All, I mean every single one, of my still dos and then workgroup
and then 95 running friends all went through holy heck constantly
with stuff not working, viruses, whatnot, and I never had a lick
of trouble, software or hardware. I had one single mac break on
me (6400 performa), it took a direct lightning hit, the extension
cord running into our camper took the hit really, popped
everything running at the time, and the dang thing would still
boot! After the hit, the mobo was crispy, charred, nasty, smelled
bad, looked terrible, I took it outside, hosed it off, let it dry
for a day and it still worked! Slow, took a LONG time to finish
booting but it eventually did, pulled some junk off of it and
scrapped it then though. I went to linux when I got a deal on a
huge pile of rebuildable machines and parts, a young dude I knew
gave me a copy of linux because I needed a lot of legal software
to put on them, tried it, liked it, but it took me a full year to
even grok FOSS, but then I approved even more, and stuck with it.
Gradually used my powerbook less and less, now only when we have
a storm..heh. I will say I am sorely tempted to go back to a big
old mac, capable of holding a ton of ram, like one of their
servers, and using that until there are no more browsers for it
that work. Classic OS is just going to get safer and safer over
the years, and the sheer amount of still usable software out
there is outstanding. Old, but still works. It is a rough choice
sometimes, modern linux is becoming impractical on dialup, there
are just way too many megs of updates to stay current. It is
many, many megs per day and while they are downloading you
can't do a dang thing else with the machine, at least I
can't, and not a dialup ISP out there that won't boot you
eventually for running 24/7. Shoot, already been kicked off of
two cheaper ISPs for running too much the last coupla years. I
mean no login, with a nasty gram from them. Right now I am 150
megs behind on updates, I did almost 50 megs today during the
work day downloading, but it never ends. Tommorow I will knock
some more off of that, maybe 40 megs or so, but no idea what will
be added to the updates list either, and I only have just gnome!
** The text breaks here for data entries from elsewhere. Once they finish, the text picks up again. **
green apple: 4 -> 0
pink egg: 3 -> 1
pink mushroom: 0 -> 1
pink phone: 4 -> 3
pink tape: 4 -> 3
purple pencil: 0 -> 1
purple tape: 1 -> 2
I used to have both all the gnome and kde apps, that is just out
of the question now, way too big and too fast coming all the
time.
Yeah, ya gotta love it when you get a multi-hundred megabyte
update and the changelog says 'updated maintainer's email
address' or something trivial like that.
What they really need is an update scheme like the original etree
service, someone mails you a cd with updates and you mail it off
to the next person on the list. Never used it myself because I
had the broadband before I discovered the world of live legal
music but from what I can tell it did the job.
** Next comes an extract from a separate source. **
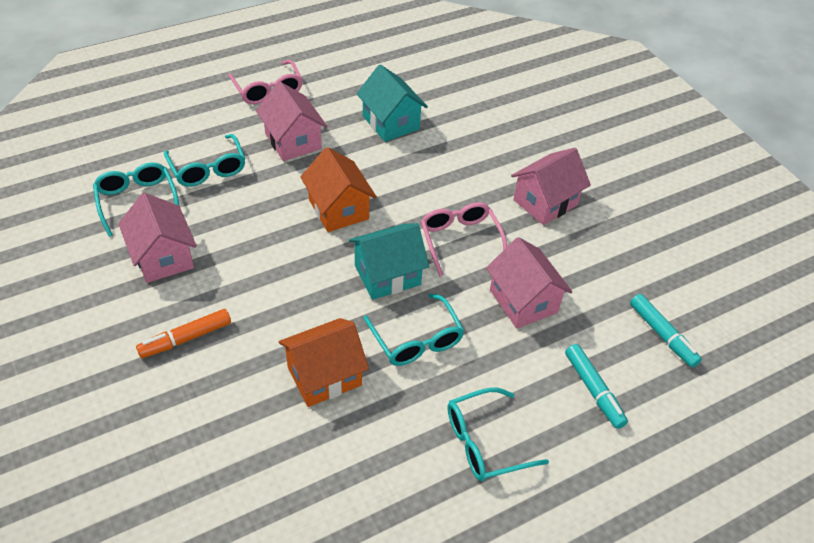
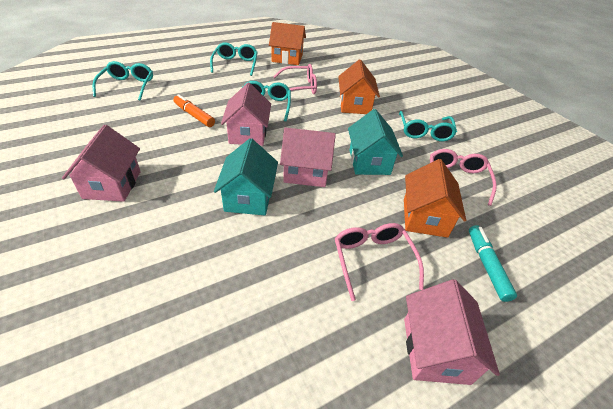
orange house: 2 -> 3
pink glasses: 2 -> 3
turquoise marker: 2 -> 1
Well, in fairness, the other reason might well be that
Apple's hardware isn't as solid as their software.
I've owned a variety of Macs over time, and all exhibited
hardware faults.
Despite the opinions of most Mac-enthusiasts I've met, I
honestly don't think Apple's talents are best spent on
hardware, which is a shame, because right now they tie their
software to their hardware. Which is why I left. Ubuntu's
almost as good as Mac OS X anyway, and it's Free. In every
sense.
When Mac Owners Think Their Hardware is Broken
I've run into an interesting phenomenon concerning the Macintosh. Various "broken Macs" can be found from among the vast population of nontechnical Macintosh users. These folks believe so strongly in the Macintosh software that when their system stops working, they decide that the hardware is broken, and often replace it, when it's really software that is the problem.
Apple has made this worse, because some Mac disks require that a driver image be resident on the disk for the disk to be accepted by the OS. If the driver's been over-written, the disk appears as physically broken under MacOS until the driver is replaced.
The fallout of this is that the "broken Mac" often just needs to have the disk wiped clean and the software reinstalled. I guess this drives Apple sales. There are some bargains in broken Macs to be had for the technically competent.